◆ TASK OBJECTIVE ◆
Examine the data line by line and report how many lines include the word "casing", with no additional output.

◆ DATASET RECORDS ◆
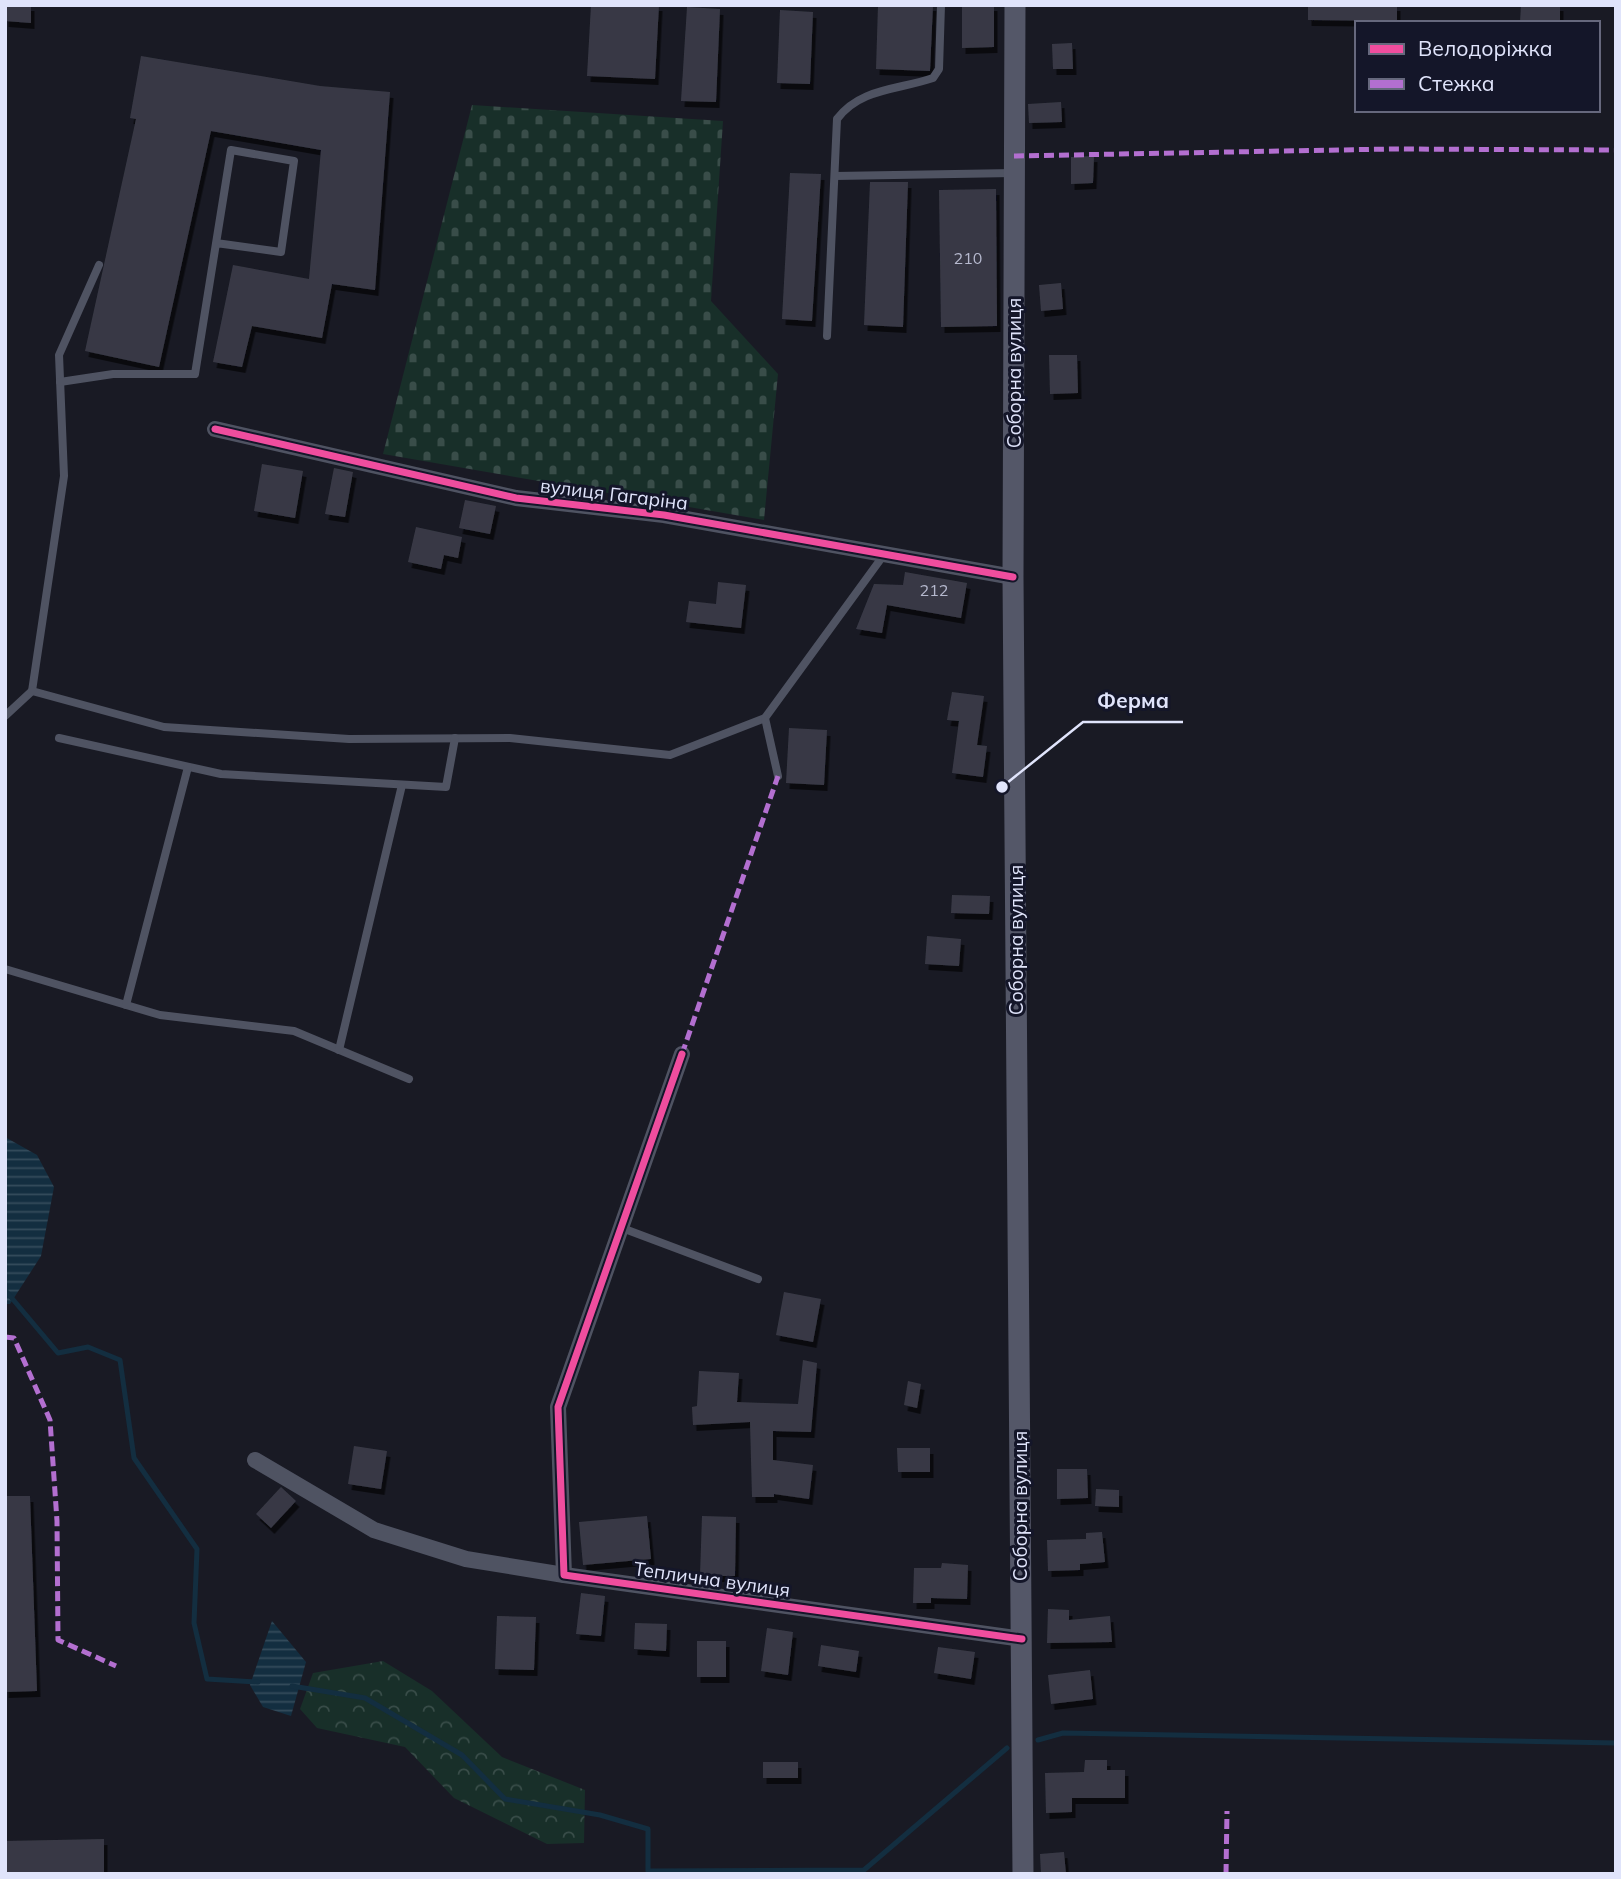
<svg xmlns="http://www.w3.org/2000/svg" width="1621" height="1879" font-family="Mulish,sans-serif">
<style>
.forest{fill:url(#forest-crowns)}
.cemetery{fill:url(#cemetery-stones)}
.water{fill:url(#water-rules)}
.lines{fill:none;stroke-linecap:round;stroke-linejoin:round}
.stream{stroke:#132e40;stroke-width:5}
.building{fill:#383945;filter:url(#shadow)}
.lane{stroke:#4f5362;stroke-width:8}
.street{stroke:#4f5362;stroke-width:16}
.secondary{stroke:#545768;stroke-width:21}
.quiet{stroke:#b36fd0;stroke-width:5;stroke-dasharray:10 5;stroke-linecap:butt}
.cycleway-casing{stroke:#141629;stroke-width:11}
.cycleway{stroke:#ef4d9e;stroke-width:7}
.labels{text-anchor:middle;stroke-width:6;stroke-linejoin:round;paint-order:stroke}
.number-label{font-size:16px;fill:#b6b9ce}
.street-label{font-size:19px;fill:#e0e4fb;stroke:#141629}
.leader{fill:none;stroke:#e0e4fb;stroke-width:2.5}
.callout-dot{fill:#e0e4fb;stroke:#141629;stroke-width:2.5}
.callout-label{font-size:21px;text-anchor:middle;font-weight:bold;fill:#e0e4fb;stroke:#141629;stroke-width:6;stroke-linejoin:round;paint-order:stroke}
</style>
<defs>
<pattern id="forest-crowns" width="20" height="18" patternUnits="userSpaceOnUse" patternTransform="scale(1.75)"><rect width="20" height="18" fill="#182f29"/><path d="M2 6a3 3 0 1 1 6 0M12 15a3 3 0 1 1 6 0" fill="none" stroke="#394d49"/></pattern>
<pattern id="cemetery-stones" width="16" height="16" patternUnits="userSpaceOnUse" patternTransform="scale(1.75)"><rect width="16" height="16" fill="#182f29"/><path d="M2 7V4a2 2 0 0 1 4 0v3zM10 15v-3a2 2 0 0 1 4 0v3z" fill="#394d49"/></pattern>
<pattern id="water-rules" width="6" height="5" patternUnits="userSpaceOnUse" patternTransform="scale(1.75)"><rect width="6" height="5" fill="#132e40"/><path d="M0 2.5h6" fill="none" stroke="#354c5c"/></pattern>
<filter id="shadow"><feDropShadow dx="3.5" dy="6" stdDeviation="0" flood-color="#0009"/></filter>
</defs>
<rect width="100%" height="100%" fill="#191a24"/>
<polygon class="forest" points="383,1661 432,1691 502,1757 585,1790 584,1843 547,1844 454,1798 405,1747 317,1728 300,1709 313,1673"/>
<polygon class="cemetery" points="472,105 723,121 711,301 778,374 764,520 383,454"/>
<g class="water">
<polygon points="5,1137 37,1155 54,1187 41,1256 10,1304 5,1304"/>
<polygon points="272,1621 306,1662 291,1716 263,1707 250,1685"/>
</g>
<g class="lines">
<g class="stream">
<polyline points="5,1290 58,1353 88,1347 120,1360 134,1458 197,1549 194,1623 207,1679 258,1682"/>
<polyline points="292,1686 365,1698 462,1755 505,1799 600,1815 648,1829 648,1871 864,1870 1007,1748"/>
<polyline points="1038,1740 1063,1733 1616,1743"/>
</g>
</g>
<g class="building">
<polygon points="5,5 31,5 31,23 5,21"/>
<polygon points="591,5 659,5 655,79 587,76"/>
<polygon points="878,5 933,5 930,71 876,69"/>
<polygon points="962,5 994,5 994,47 962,48"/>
<polygon points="1308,5 1397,5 1397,21 1308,20"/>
<polygon points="1521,5 1560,5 1560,23 1520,23"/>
<polygon points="687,7 720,9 716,102 681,101"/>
<polygon points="780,10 813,12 810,84 777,83"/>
<polygon points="1072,43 1073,69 1053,69 1052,44"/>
<polygon points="141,56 320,86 390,92 375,290 332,284 322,338 252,326 242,367 213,362 233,265 309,279 321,150 211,131 159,367 85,351 136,119 130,118"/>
<polygon points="1061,102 1062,122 1029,123 1028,104"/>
<polygon points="1094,156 1093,183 1071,184 1071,157"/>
<polygon points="790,173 821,174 812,321 782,319"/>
<polygon points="870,182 908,182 903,327 864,325"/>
<polygon points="996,189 997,326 941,327 939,190"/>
<polygon points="1061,283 1063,309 1041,311 1039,285"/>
<polygon points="1049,355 1077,355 1078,393 1050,394"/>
<polygon points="262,464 303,471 295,518 254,511"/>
<polygon points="334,468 353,472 345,517 325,514"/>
<polygon points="465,500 496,506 490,534 459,528"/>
<polygon points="416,527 462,537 458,558 444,555 441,569 408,562"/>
<polygon points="905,572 967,583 961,618 887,605 882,633 856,629 874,584 903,585"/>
<polygon points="718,582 746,585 741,628 686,622 689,601 716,604"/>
<polygon points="952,692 984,696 977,745 987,746 983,777 952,773 959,721 947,720"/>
<polygon points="789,728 827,730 824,785 786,783"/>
<polygon points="952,895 990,896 989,914 951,913"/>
<polygon points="927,936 961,939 959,966 925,964"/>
<polygon points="784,1292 821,1299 813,1342 776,1335"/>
<polygon points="803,1360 817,1363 811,1432 773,1431 773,1460 813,1465 809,1499 774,1494 774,1497 752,1497 750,1422 693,1425 692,1407 697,1406 699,1371 739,1373 737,1402 798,1404"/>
<polygon points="908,1381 921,1384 917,1408 904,1405"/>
<polygon points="354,1446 387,1451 381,1489 348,1484"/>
<polygon points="897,1448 930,1448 930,1472 898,1472"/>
<polygon points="1057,1469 1087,1469 1088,1498 1057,1499"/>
<polygon points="281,1487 296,1501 271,1528 256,1514"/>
<polygon points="1096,1489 1119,1490 1119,1507 1095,1506"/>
<polygon points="5,1496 30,1496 37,1691 5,1692"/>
<polygon points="647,1516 651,1559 583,1565 579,1522"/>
<polygon points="702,1516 736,1517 735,1576 700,1576"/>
<polygon points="1102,1532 1105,1562 1080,1564 1080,1570 1048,1571 1047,1540 1086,1539 1086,1533"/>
<polygon points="942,1563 968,1565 967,1599 931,1598 931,1603 913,1603 914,1568 941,1568"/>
<polygon points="581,1593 605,1596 601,1636 576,1634"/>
<polygon points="1048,1609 1069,1610 1069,1620 1110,1616 1112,1642 1047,1643"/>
<polygon points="497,1616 536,1617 534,1670 495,1669"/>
<polygon points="635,1623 667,1624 666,1651 634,1649"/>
<polygon points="767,1628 793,1632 788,1675 761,1671"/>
<rect x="697" y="1641" width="29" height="36"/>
<polygon points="821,1645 859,1651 856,1672 818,1666"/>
<polygon points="938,1647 975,1652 971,1679 934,1673"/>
<polygon points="1090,1670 1093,1699 1051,1704 1048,1675"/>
<polygon points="1085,1760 1107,1760 1107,1770 1125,1770 1125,1798 1072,1798 1072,1812 1046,1813 1045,1773 1084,1772"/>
<rect x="763" y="1762" width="35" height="16"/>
<polygon points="104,1839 104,1874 5,1874 5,1841"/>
<polygon points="1064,1852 1066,1874 1041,1874 1040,1854"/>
</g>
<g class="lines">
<g class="lane">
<polyline points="835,176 1014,173"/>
<polyline points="99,265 59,355 64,476 32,691 164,727 349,739 510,738 670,755 765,718"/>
<path d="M827,336L837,119C860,88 898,90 933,78L939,69L941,5"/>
<polyline points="60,382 113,374 195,374 231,150 294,161 281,252 216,243"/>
<polyline points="5,716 32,691"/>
<polyline points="59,738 221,774 446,787 455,738"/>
<polyline points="778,776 765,718 883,556"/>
<polyline points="5,969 160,1015 294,1031 409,1079"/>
<polyline points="126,1005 188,767"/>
<polyline points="339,1050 402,785"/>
<polyline points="622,1228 758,1279"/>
</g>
<g class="street">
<polyline points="215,429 516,498 664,515 1013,577"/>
<polyline points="682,1054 558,1407 564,1575 1022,1639"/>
<polyline points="255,1460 374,1530 466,1559 564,1575"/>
</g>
<polyline class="secondary" points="1015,5 1013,577 1023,1874"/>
<g class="quiet">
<polyline points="1014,156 1392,149 1616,150"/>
<polyline points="682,1054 778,776"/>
<polyline points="5,1337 14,1338 50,1420 57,1521 58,1640 116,1666"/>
<polyline points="1226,1874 1227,1811"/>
</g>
<defs>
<g id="cycleway">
<polyline points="215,429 516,498 664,515 1013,577"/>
<polyline points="682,1054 558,1407 564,1575 1022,1639"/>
</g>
</defs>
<use href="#cycleway" class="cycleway-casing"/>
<use href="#cycleway" class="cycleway"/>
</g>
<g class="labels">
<g class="number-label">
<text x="968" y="264">210</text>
<text x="934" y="596">212</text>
</g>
<g class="street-label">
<text transform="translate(1014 373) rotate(-90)" y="7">Соборна вулиця</text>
<text transform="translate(614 494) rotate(7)" y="7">вулиця Гагаріна</text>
<text transform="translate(1016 940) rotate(-90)" y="7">Соборна вулиця</text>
<text transform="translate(1020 1506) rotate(-90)" y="7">Соборна вулиця</text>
<text transform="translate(712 1579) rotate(8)" y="7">Теплична вулиця</text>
</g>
</g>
<path class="leader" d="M1002 787L1083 722H1183"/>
<circle class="callout-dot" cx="1002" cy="787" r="7"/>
<g class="callout-label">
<text x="1133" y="708">Ферма</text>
</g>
<rect width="1621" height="1879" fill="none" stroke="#e0e4fb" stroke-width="14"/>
<rect x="1355" y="21" width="245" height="91" fill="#141629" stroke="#66687d" stroke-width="2"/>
<rect x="1369" y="44" width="35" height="10" fill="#ef4d9e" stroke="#66687d" stroke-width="2"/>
<text x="1418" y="56" font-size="21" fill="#e0e4fb">Велодоріжка</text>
<rect x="1369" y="79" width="35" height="10" fill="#b36fd0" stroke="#66687d" stroke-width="2"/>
<text x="1418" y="91" font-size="21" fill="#e0e4fb">Стежка</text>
</svg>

◆ RESPONSE ◆
2